This repo contains the structured data DQW streamlit app code, however, the streamlit apps have been split into 5 for maintenance purposes:
- Main Streamlit app 📊
- Tabular Data Section 🏗️
- Audio Data Section 🎶
- Text Data Section 📚
- Image Data Section 🖼️
The packages used in the application are in the table below.
App section | Description | Visualisation | Selection | Package |
---|---|---|---|---|
Synthetic tabular | x | x | table-evaluator | |
Tabular | x | x | sweetviz | |
Tabular | x | x | pandas-profiling | |
Tabular, text | x | PyCaret |
Key points addressed:
- Quantitative measures – number of rows and columns.

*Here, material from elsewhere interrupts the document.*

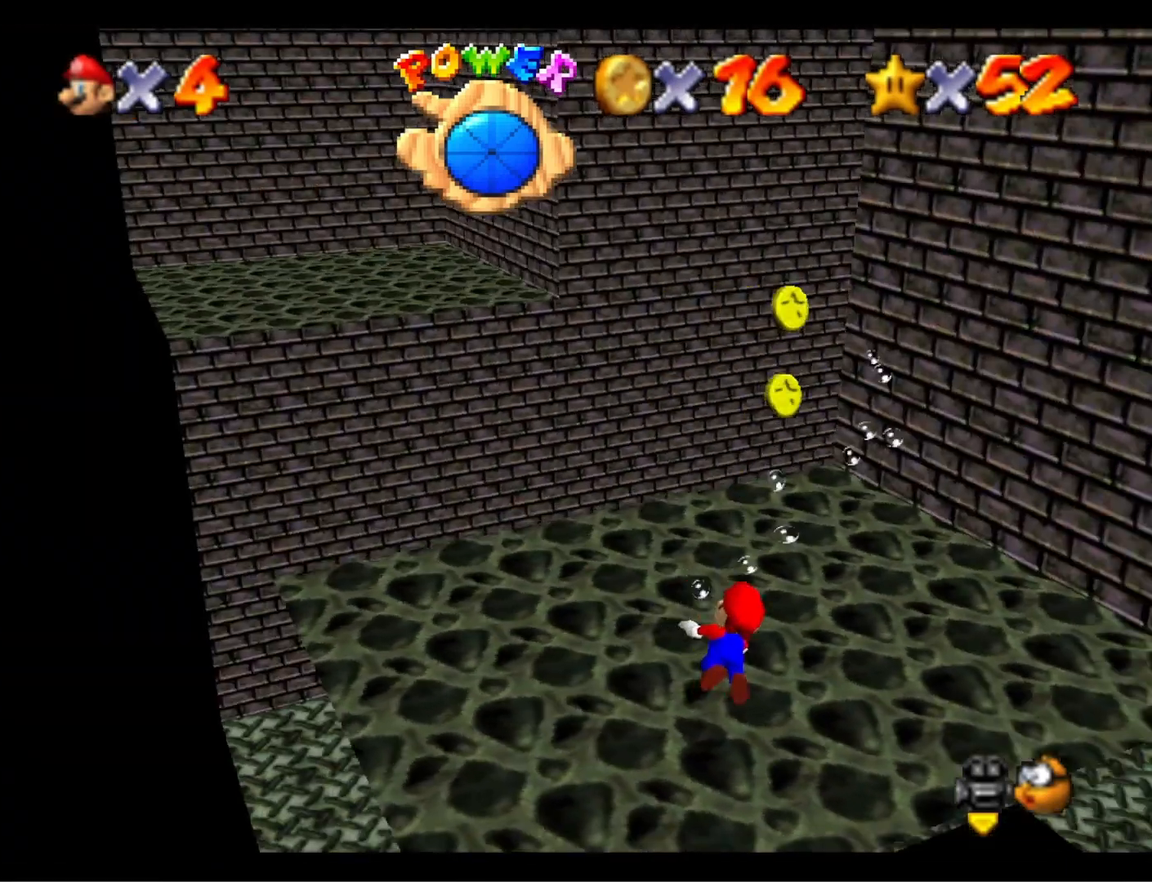
{"buttons": [], "left_stick": "down-right", "right_stick": "center", "events": [[67, "CROSS", "down"], [133, "left_stick", "down-right"], [333, "CROSS", "up"]]}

- Qualitative measures – column types.
- Descriptive statistics with NumPy for numeric columns, for example, count, mean, percentiles and standard deviation. For discrete columns, count, unique, top and frequency.
- Explore missing data.
- Examine outliers.
- Mitigate class imbalance.
- Compare datasets, like train, test and evaluate data.
- Evaluate synthetic datasets.
- Create a quality report.
To complete the key points, 4 subsections are created:
- One file EDA with pandas-profiling
- One file preporcessing with PyCaret
- Two file comparison with Sweetviz
- Synthetic data evaluation with table-evaluator
- In all the sections, there is an option to download a pdf/zip of the results
-
Installation process:
Create virtual environment and activate it - https://packaging.python.org/guides/installing-using-pip-and-virtual-environments/
Clone or download files from this repo
Run pip install -r requirements.txt
Run streamlit app.py to launch app
-
Software dependencies:
In requirements.txt
-
Latest releases
Use app.py